There are misplaced objects (around 5%, but it has been in that state since yesterday afternoon, the number changes, it sometimes goes up and sometimes goes down by hundredths of a %, but hasn't dropped below 5% that entire time)
Is it safe to delete that down disk and add a new one? or should I add a new one first and then delete it?
cluster:
id: 1da111ec-ffe8-4029-9834-e0988079925b
health: HEALTH_WARN
383 pgs not deep-scrubbed in time
342 pgs not scrubbed in time
services:
mon: 3 daemons, quorum petasan3,petasan1,petasan2 (age 2w)

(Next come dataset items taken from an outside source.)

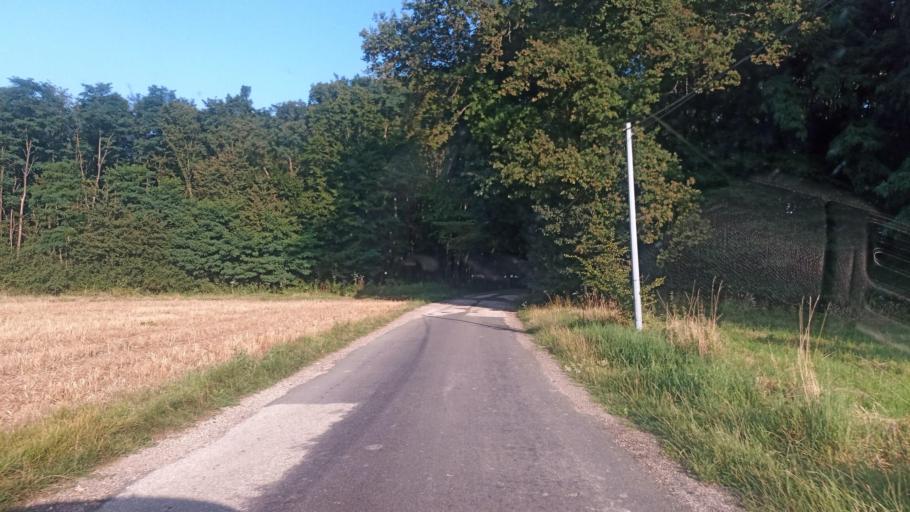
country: FR
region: Bourgogne
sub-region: Departement de l'Yonne
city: Pont-sur-Yonne
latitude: 48.2593
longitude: 3.1751
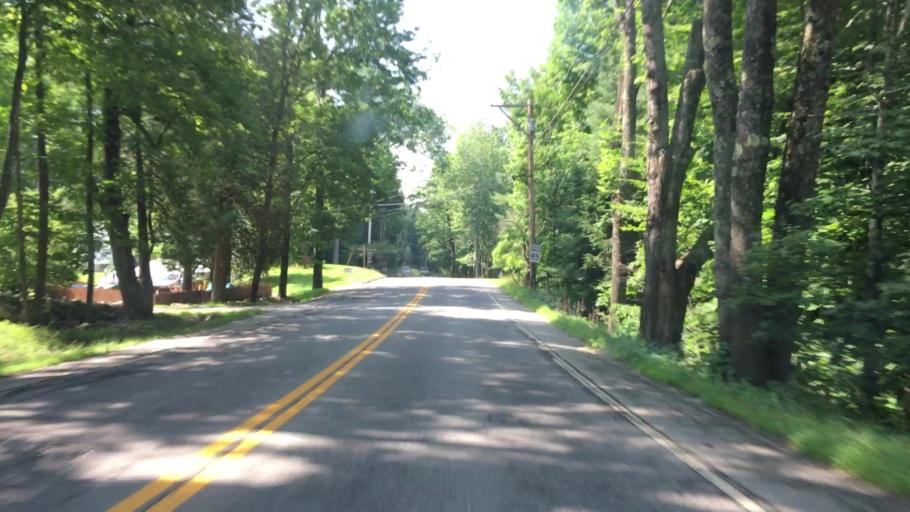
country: US
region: Maine
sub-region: Cumberland County
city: Raymond
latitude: 43.9109
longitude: -70.4397
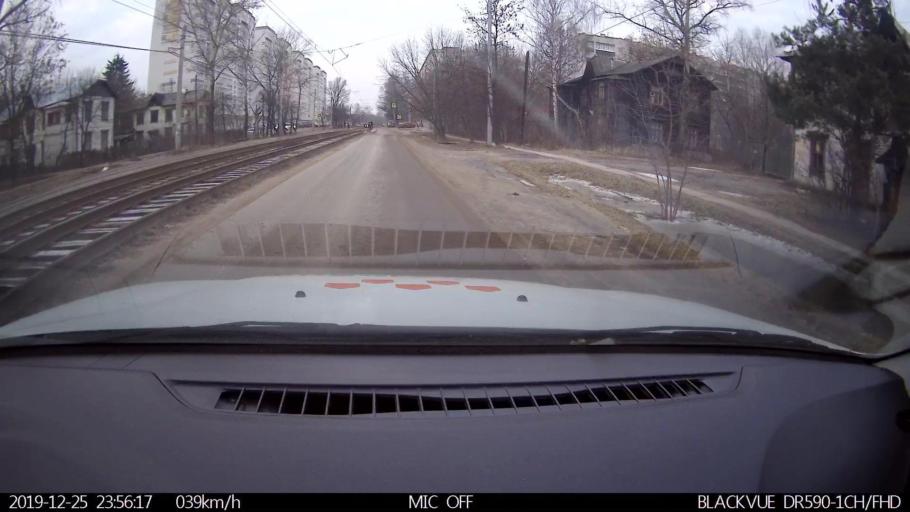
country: RU
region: Nizjnij Novgorod
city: Gorbatovka
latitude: 56.3398
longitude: 43.8403
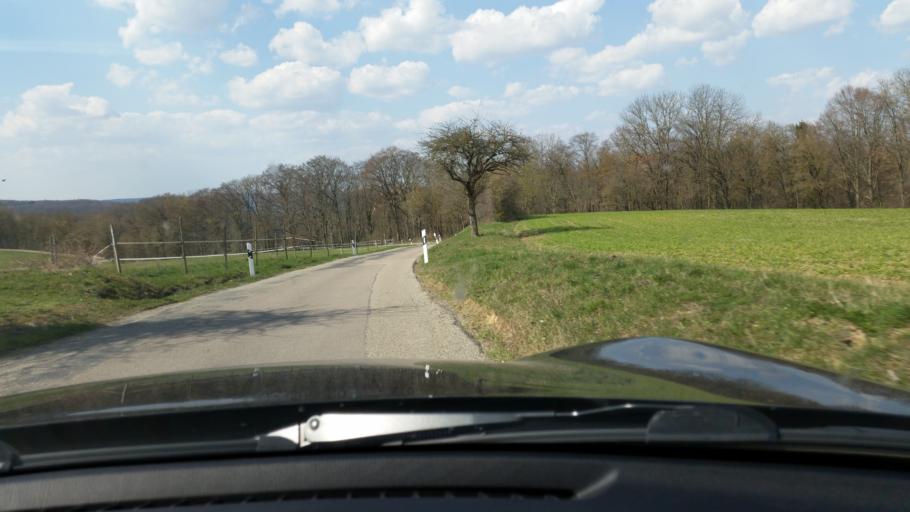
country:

mgr: petasan1(active, since 2w), standbys: petasan2, petasan3
mds: cephfs:1 {0=petasan1=up:active} 2 up:standby
osd: 64 osds: 63 up (since 26h), 63 in (since 46h); 145 remapped pgs
task status:
scrub status:
mds.petasan1: idle
data:
pools: 3 pools, 3200 pgs
objects: 26.29M objects, 99 TiB
usage: 211 TiB used, 366 TiB / 577 TiB avail
pgs: 2640099/52570180 objects misplaced (5.022%)
3055 active+clean
132 active+remapped+backfill_wait
13 active+remapped+backfilling
io:
client: 80 MiB/s rd, 33 MiB/s wr, 773 op/s rd, 240 op/s wr
recovery: 223 MiB/s, 55 objects/s
admin
2,930 Posts
Quote from admin on January 17, 2021, 4:48 pmyou can delete it and add a new one, this is better as it will re-use the same id which will result in same objects being mapped to it. it is also ok to add a new one then delete, but could result in more re-balance traffic so it is do-able but not best.
you can delete it and add a new one, this is better as it will re-use the same id which will result in same objects being mapped to it. it is also ok to add a new one then delete, but could result in more re-balance traffic so it is do-able but not best.
neiltorda
98 Posts
Quote from neiltorda on January 17, 2021, 7:20 pmThanks, I removed the old disk and added a new.
I actually added a new Journal SSD device and a new SSD Cache device and then when I added the new OSD I picked the new journal/cache disks manually.
This node still shows in the UI that there is no journal disk, only cache.
Should I be concerned about the HEALTH_WARN scrub/deep-scrub messages? those numbers keep growing, It is now up to 400/342
Thanks, I removed the old disk and added a new.
I actually added a new Journal SSD device and a new SSD Cache device and then when I added the new OSD I picked the new journal/cache disks manually.
This node still shows in the UI that there is no journal disk, only cache.
Should I be concerned about the HEALTH_WARN scrub/deep-scrub messages? those numbers keep growing, It is now up to 400/342
admin
2,930 Posts
Quote from admin on January 17, 2021, 11:05 pmnot concerning, could be affected by the recovery traffic of the failed osd. when recovery is done allow a week for a complete scrub cycle, if still you get not scrubbed in time warnings you can increase the scrub speed from maintenance tab.
not concerning, could be affected by the recovery traffic of the failed osd. when recovery is done allow a week for a complete scrub cycle, if still you get not scrubbed in time warnings you can increase the scrub speed from maintenance tab.